The water crisis is looming large over India with Chennai becoming the first Indian city “to have gone dry”. This drought-like situation is not only affecting people’s health but is also keeping children away from school. Children stand in long queues to find pumps that provide potable water, have no option but to use unclean and stinky toilets because of extreme water scarcity and need to skip school to lend a helping hand to go fetch water. This crisis has hit both the rich and poor alike, where schools are now asking children to get their own water from home.
While this is not a new phenomenon in India, the clock is ticking, and people across the country are in danger of survival and access to their most basic necessity, including millions of children. While Leonardo DiCaprio, the most vocal celebrity environmentalist spoke about the grave situation in Chennai, on his Instagram account, drawing attention to a global audience, a lot remains to be done.
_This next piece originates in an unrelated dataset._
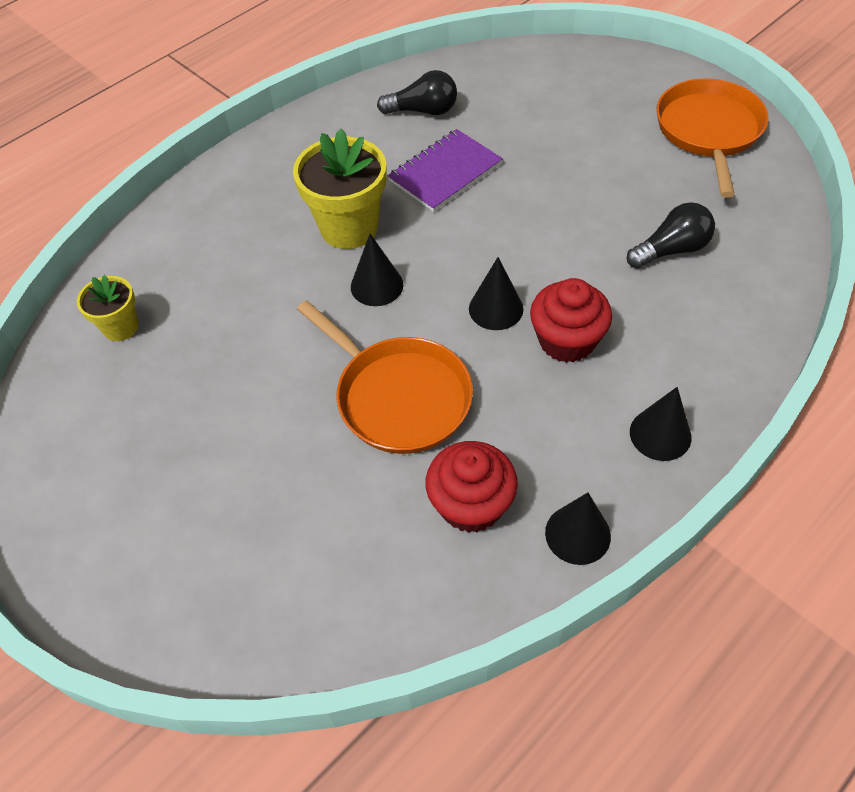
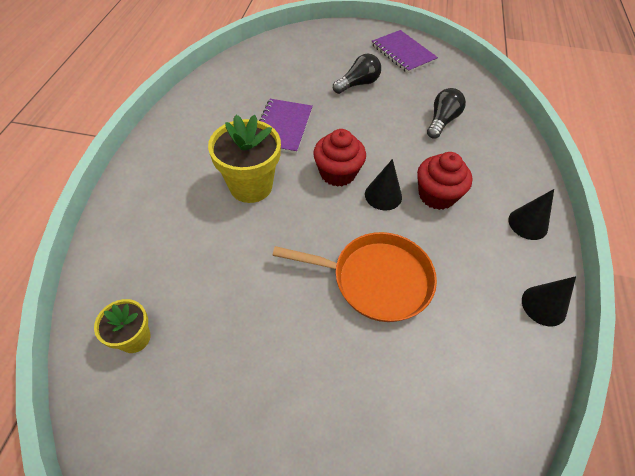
camera: 40 degrees left, 0 degrees up
(377, 285) = (300, 215): black cone -> none
(423, 111) = (237, 95): black light bulb -> black light bulb (358, 84)
(471, 504) = (476, 323): red cupcake -> red cupcake (337, 173)
(709, 131) = (403, 53): orange pan -> purple notebook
Here are some images from across the country that depict the drudgery that some children have to go through on a daily basis just to drink a few drops of water…
For children across India, extreme climate changes and drought, makes access to a few sips of clean drinking water a luxury
A young boy shows water remaining in a container at his family home in Salegaon village in Beed.
Children wait to fetch potable water at Nayandahalli, which gets supply once a week. Meanwhile, their education takes a backseat as many of them skip classes to fetch water.
A girl walks carrying drinking water at a slum in Mumbai. India is facing a 43% deficiency on monsoon rains across the country by its late arrival, according to India Meteorological Department.
In Marathwada, drought has gone on for so long that farmers and their children have ‘stopped expecting a decent life’.
As the water crisis reaches epidemic levels, children are left with no choice but to partake in fetching water from far off places.
With the country’s groundwater supply being overused, children have to struggle for even a few drops of drinking water.
Photo- Samir Jana/ HT
The widespread lack of clean water is a growing crisis affecting millions of families and children in India that we can’t ignore anymore.